How to learn Production Quality Code Style for Python in Machine Learning Engineer for free

Who this is for

Machine Learning Engineers and Data Scientists moving code from notebooks to production. If you hand code to others (data platform, backend, DevOps) or deploy batch/online ML, this is for you.

Prerequisites

Comfortable with Python basics (functions, modules, virtual environments).
Basic familiarity with pandas, scikit-learn, and reading/writing files.
Know how to run a script from the command line.

Why this matters

Fewer bugs and outages: clear names, types, and tests make failures obvious.
Faster reviews: consistent style means reviewers focus on logic, not formatting.
Reproducibility: deterministic, well-logged code is easier to rerun and debug.
Handoffs: platform and backend teams can integrate your code without guessing intent.

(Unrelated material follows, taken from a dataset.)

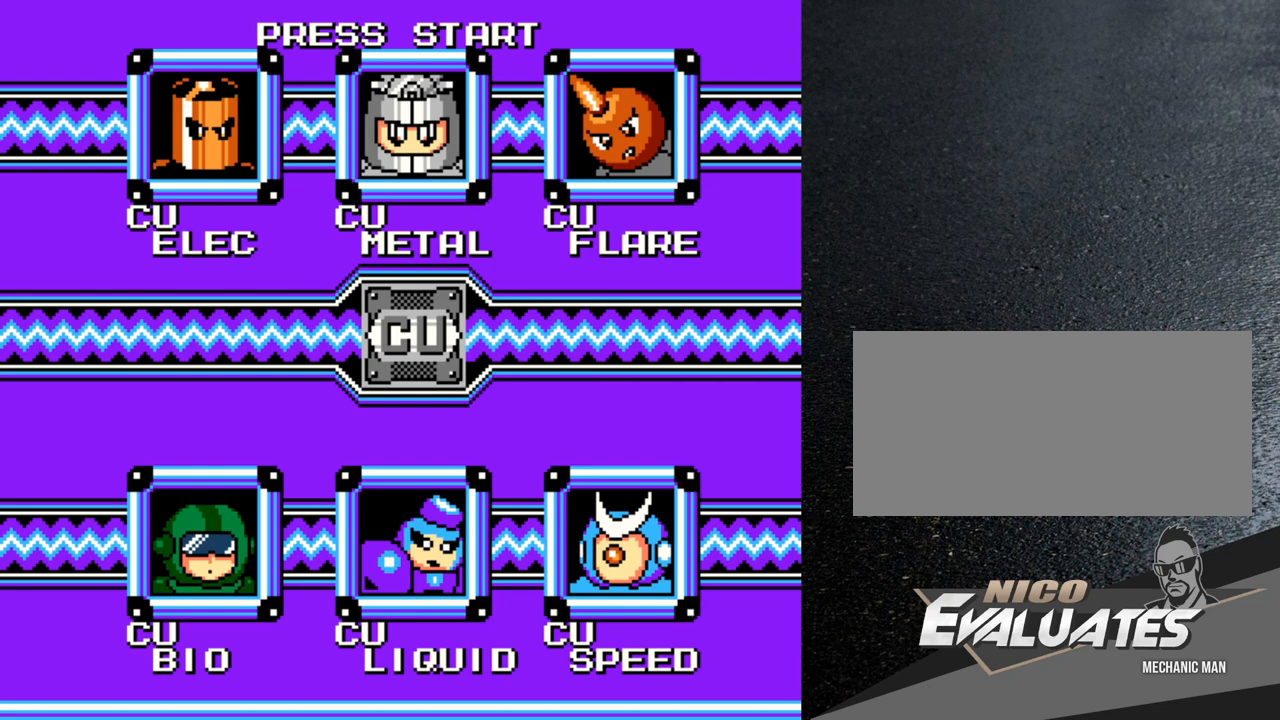
{"buttons": ["DPAD_LEFT"], "events": [[200, "DPAD_LEFT", "down"], [300, "DPAD_LEFT", "up"], [467, "DPAD_LEFT", "down"]]}
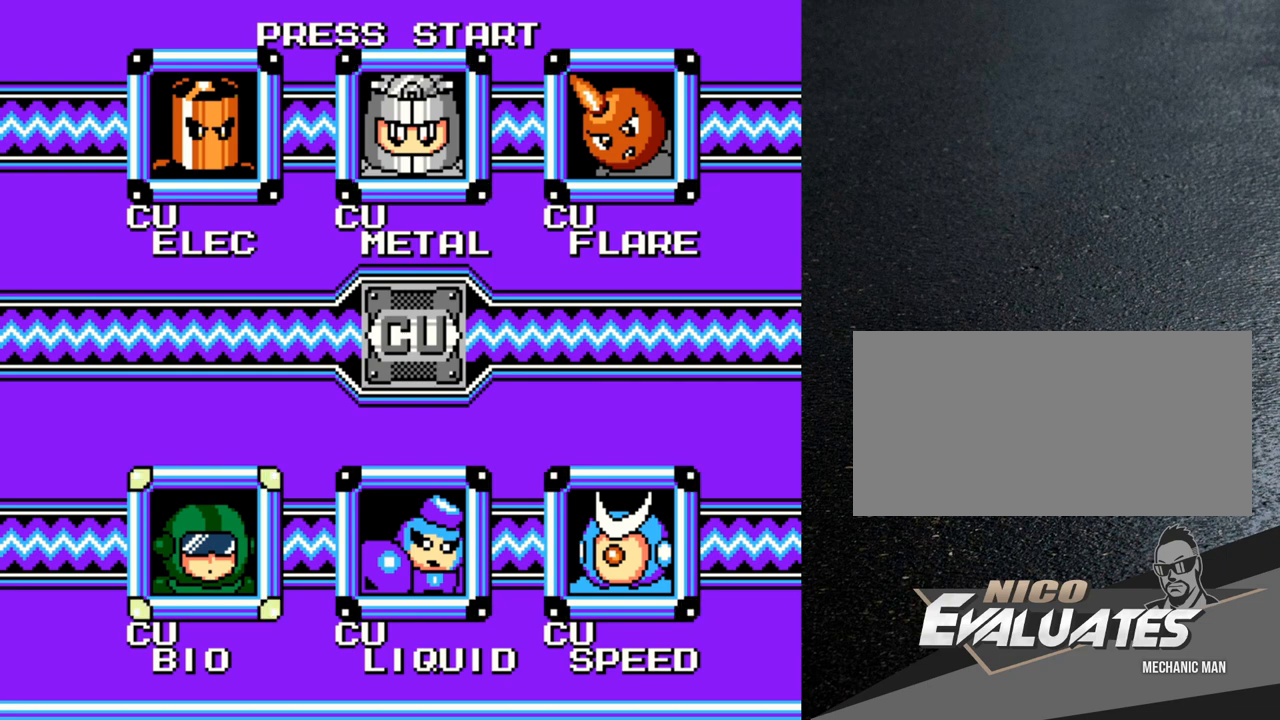
{"buttons": [], "events": [[83, "DPAD_LEFT", "up"]]}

Real tasks where this shows up

Turning a notebook feature engineering block into a reusable module used by training and inference.
Writing a batch inference script that ops runs nightly with logs and clear exit codes.
Fixing a production bug quickly because logs, types, and small functions isolate the issue.

Concept explained simply

Production code style is the set of readable, repeatable rules that make your Python code predictable for humans and safe for systems. Think of it as traffic rules for your project: consistent lanes (formatting), clear signs (names, docstrings), seatbelts (types, tests), and a dashboard (logging).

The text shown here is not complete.